Here is an example of how the VPC was used to understand customer gains, and how the product's growth could integrate "Gain creators":
Ideate
Gardeners indicated that they valued a time-saving donation process that can fit their busy schedules. However, in the existing app's user flow, the process showed the drop-off times at the end, even after gardeners added donation details. I proposed an update to the user flow by moving up the decision point, "Is there a time that works for you," to the beginning of the donation process.
Moving this decision point to the beginning of the user flow reduces frustrations by allowing a gardener to identify a time before inputing donation details:
I created multiple sketches to brainstorm potential design solutions.
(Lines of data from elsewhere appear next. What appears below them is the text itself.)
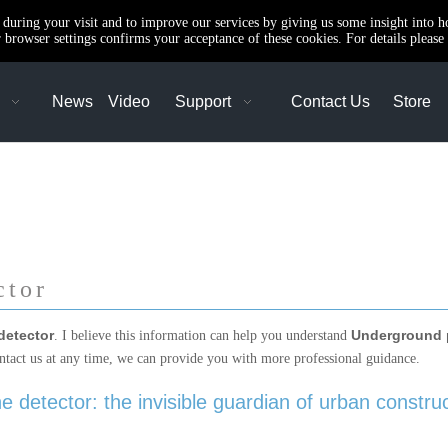
e during your visit and to improve our services by giving us some insight into 
browser settings confirms your acceptance of these cookies. For details please 
News
Video
Support
Contact Us
Store
ctor
detector
Underground p
. I believe this information can help you understand
ntact us at any time, we can provide you with more professional guidance.
 detector: the invisible guardian of urban constru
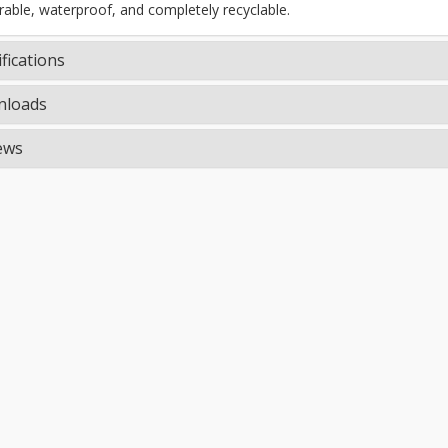
rable, waterproof, and completely recyclable.
fications
loads
ews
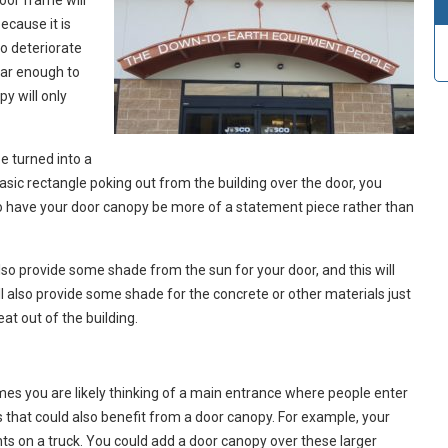
door frame will
ecause it is
to deteriorate
far enough to
py will only
e turned into a
basic rectangle poking out from the building over the door, you
o have your door canopy be more of a statement piece rather than
also provide some shade from the sun for your door, and this will
ill also provide some shade for the concrete or other materials just
at out of the building.
mes you are likely thinking of a main entrance where people enter
s that could also benefit from a door canopy. For example, your
nts on a truck. You could add a door canopy over these larger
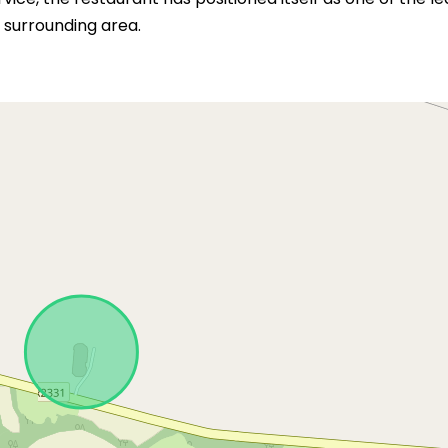
 surrounding area.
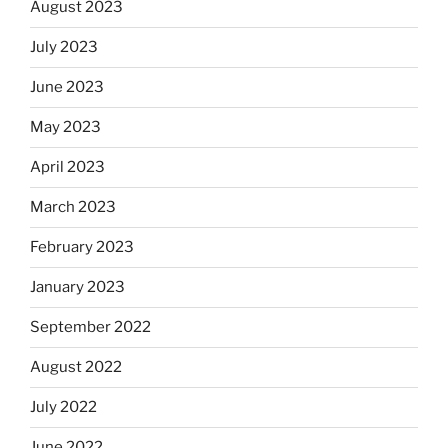
August 2023
July 2023
June 2023
May 2023
April 2023
March 2023
February 2023
January 2023
September 2022
August 2022
July 2022
June 2022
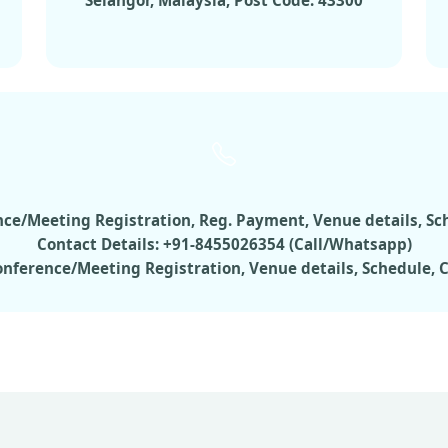
Selangor, Malaysia, Post Code: 43300
rence/Meeting Registration, Reg. Payment, Venue details, S
Contact Details: +91-8455026354 (Call/Whatsapp)
Conference/Meeting Registration, Venue details, Schedule,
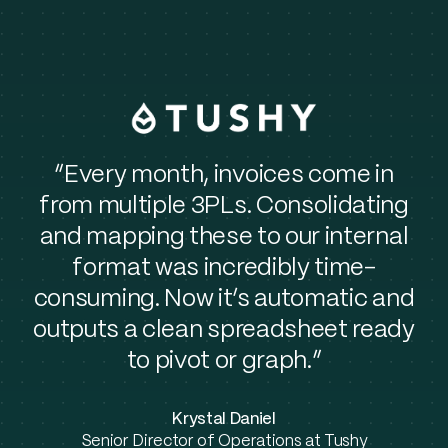
“Every month, invoices come in
from multiple 3PLs. Consolidating
and mapping these to our internal
format was incredibly time-
consuming. Now it’s automatic and
outputs a clean spreadsheet ready
to pivot or graph.”
Krystal Daniel
Senior Director of Operations at Tushy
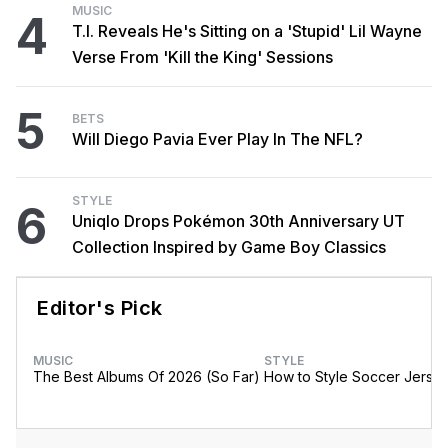
MUSIC
4
T.I. Reveals He's Sitting on a 'Stupid' Lil Wayne
Verse From 'Kill the King' Sessions
5
BETS
Will Diego Pavia Ever Play In The NFL?
STYLE
6
Uniqlo Drops Pokémon 30th Anniversary UT
Collection Inspired by Game Boy Classics
Editor's Pick
MUSIC
STYLE
The Best Albums Of 2026 (So Far)
How to Style Soccer Jerse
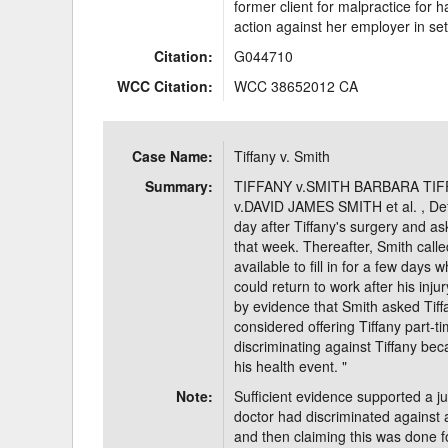
former client for malpractice for
action against her employer in se
Citation:
G044710
WCC Citation:
WCC 38652012 CA
Case Name:
Tiffany v. Smith
Summary:
TIFFANY v.SMITH BARBARA TIFFANY
v.DAVID JAMES SMITH et al. , Def
day after Tiffany's surgery and a
that week. Thereafter, Smith call
available to fill in for a few days
could return to work after his inj
by evidence that Smith asked Tiffa
considered offering Tiffany part
discriminating against Tiffany bec
his health event. "
Note:
Sufficient evidence supported a ju
doctor had discriminated against 
and then claiming this was done f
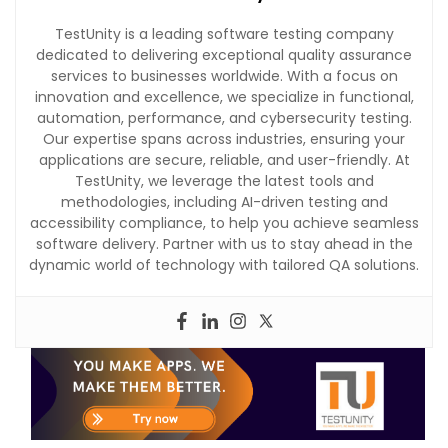
TestUnity is a leading software testing company
dedicated to delivering exceptional quality assurance
services to businesses worldwide. With a focus on
innovation and excellence, we specialize in functional,
automation, performance, and cybersecurity testing.
Our expertise spans across industries, ensuring your
applications are secure, reliable, and user-friendly. At
TestUnity, we leverage the latest tools and
methodologies, including AI-driven testing and
accessibility compliance, to help you achieve seamless
software delivery. Partner with us to stay ahead in the
dynamic world of technology with tailored QA solutions.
After meeting with the leadership team and deciding on a favorite design, I created a sketch prototype for each page and gathered a second round of feedback.
Prototype
This redesign achieves the following improvements:
Reduces the number of screens to complete donations from 3 to 1, simplifying the user flow and increasing transparency of the steps
Incorporates repeatability of donation details, improving backend data collection and management
Integrates community statistics to show community effort and achievements
Here are a few example screens from the hi-fi prototype created in Figma. See the full prototype:
Final Reflections
This project used methods such as the Customer Journey Map and the Value Proposition Canvas to empathize with users to define problems. I appreciate the value of using these tools in aligning marketing, customer success, and product teams, and will continue using these approaches to advocate for user-centered improvements. We decided that the next step in the redesign project will be to conduct usability tests, projected to being in Spring 2023.